A vacina contém uma dose ativa, porém enfraquecida do vírus, e estimula o corpo a produzir anticorpos contra a doença. Em alguns casos, pessoas desenvolvem os sintomas mais leves da febre amarela, como febre baixa e dor no corpo. Em casos mais raros, há o aparecimento dos sintomas graves – icterícia (amarelamento da pele e dos olhos), inflamação dos rins e fígado, hemorragias e, eventualmente, falência múltipla dos órgãos.

Uma dose imuniza a pessoa para a vida toda, conforme a Organização Mundial da Saúde. A dose fracionada adotada atualmente dura, segundo o Ministério da Saúde, por pelo menos oito anos.

A conclusão do tempo de duração da dose fracionada vem, segundo Lourenço, de um estudo feito com 700 pessoas que tomaram essa dose menor e que vêm sendo monitoradas há oito anos.

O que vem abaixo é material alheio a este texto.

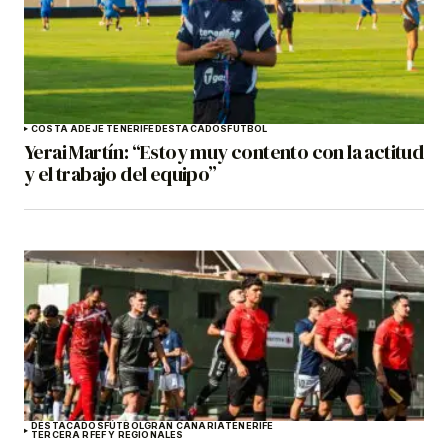
COSTA ADEJE TENERIFE
DESTACADOS
FÚTBOL
Yerai Martín: “Estoy muy contento con la actitud
y el trabajo del equipo”
DESTACADOS
FÚTBOL
GRAN CANARIA
TENERIFE
TERCERA RFEF Y REGIONALES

“Se a cada um milhão de pessoas vacinadas, uma pode ter uma infecção com doença grave, para que arriscar? Essa é a pergunta que se faz. Mas o aviso de que a febre está se aproximando está ocorrendo há muito tempo”, diz Lourenço.

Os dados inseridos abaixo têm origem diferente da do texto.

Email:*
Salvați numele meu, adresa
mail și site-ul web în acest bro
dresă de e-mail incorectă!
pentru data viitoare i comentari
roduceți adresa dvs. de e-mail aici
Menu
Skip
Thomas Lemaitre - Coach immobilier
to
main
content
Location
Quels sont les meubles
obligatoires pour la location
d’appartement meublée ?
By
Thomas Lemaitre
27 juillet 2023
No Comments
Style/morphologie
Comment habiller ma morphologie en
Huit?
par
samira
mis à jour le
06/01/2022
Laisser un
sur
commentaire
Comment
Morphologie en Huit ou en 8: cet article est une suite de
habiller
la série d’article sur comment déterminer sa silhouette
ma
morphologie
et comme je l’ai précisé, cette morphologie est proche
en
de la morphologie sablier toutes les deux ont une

“Se a febre amarela tivesse sido controlada há mais tempo, se tivesse sido feita uma avaliação e um estímulo maior para vacinar a população limítrofe das últimas epidemias em Minas e em São Paulo, não teríamos tantas pessoas infectadas hoje. Muita gente nasceu em áreas sem febre amarela e morreu disso, porque era tarde demais”, defende.

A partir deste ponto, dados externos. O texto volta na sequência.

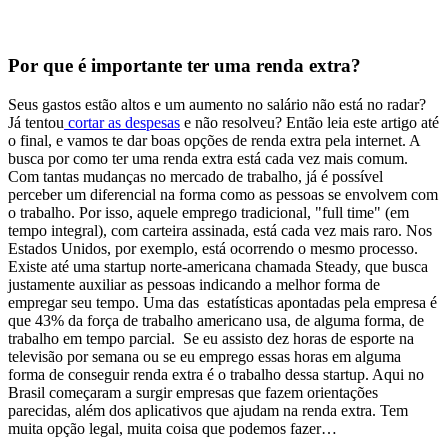
Por que é importante ter uma renda extra?
Seus gastos estão altos e um aumento no salário não está no radar?
Já tentou
cortar as despesas
e não resolveu? Então leia este artigo até
o final, e vamos te dar boas opções de renda extra pela internet.
A
busca por como ter uma renda extra está cada vez mais comum.
Com tantas mudanças no mercado de trabalho, já é possível
perceber um diferencial na forma como as pessoas se envolvem com
o trabalho.
Por isso, aquele emprego tradicional, "full time" (em
tempo integral), com carteira assinada, está cada vez mais raro.
Nos
Estados Unidos, por exemplo, está ocorrendo o mesmo processo.
Existe até uma startup norte-americana chamada
Steady
, que busca
justamente auxiliar as pessoas indicando a melhor forma de
empregar seu tempo.
Uma das estatísticas apontadas pela empresa é
que 43% da força de trabalho americano usa, de alguma forma, de
trabalho em tempo parcial.
Se eu assisto dez horas de esporte na
televisão por semana ou se eu emprego essas horas em alguma
forma de conseguir renda extra é o trabalho dessa startup.
Aqui no
Brasil começaram a surgir empresas que fazem orientações
parecidas, além dos aplicativos que ajudam na renda extra. Tem
muita opção legal, muita coisa que podemos fazer…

Para o pesquisador do Instituto Oswaldo Cruz, os governos locais “não foram sensíveis e rápidos para comunicar e perceber o início da epidemia. E o governo federal não produziu a campanha no tempo necessário.”

O Ministério da Saúde defende as ações de imunização adotadas. Em nota, a pasta afirmou que, “desde 2016, os Estados e municípios vêm sendo orientados para a necessidade de intensificar as medidas de prevenção.”

“Foram reforçados os estoques de vacinação nas áreas atingidas – só no ano passado, o ministério enviou aos Estados 45 milhões de doses da vacina – e realizadas videoconferências com os gestores das regiões afetadas para programar ações para contingência e a realização da maior campanha de vacina fracionada do mundo, agora em curso”, diz o Ministério da Saúde.

“É importante lembrar ainda que a estratégia de vacinação já faz parte da rotina de 21 Estados brasileiros e também é recomendado para pessoas de outras regiões que vão se deslocar para áreas de mata nessas localidades. O Ministério da Saúde, ao longo de décadas, vem mantendo os estoques de vacina e ampliando as áreas de vacinação conforme a necessidades apontadas pelo monitoramento constante”, afirmou a pasta na nota enviada à BBC Brasil.

A orientação é de que pessoas em áreas de risco se vacinem.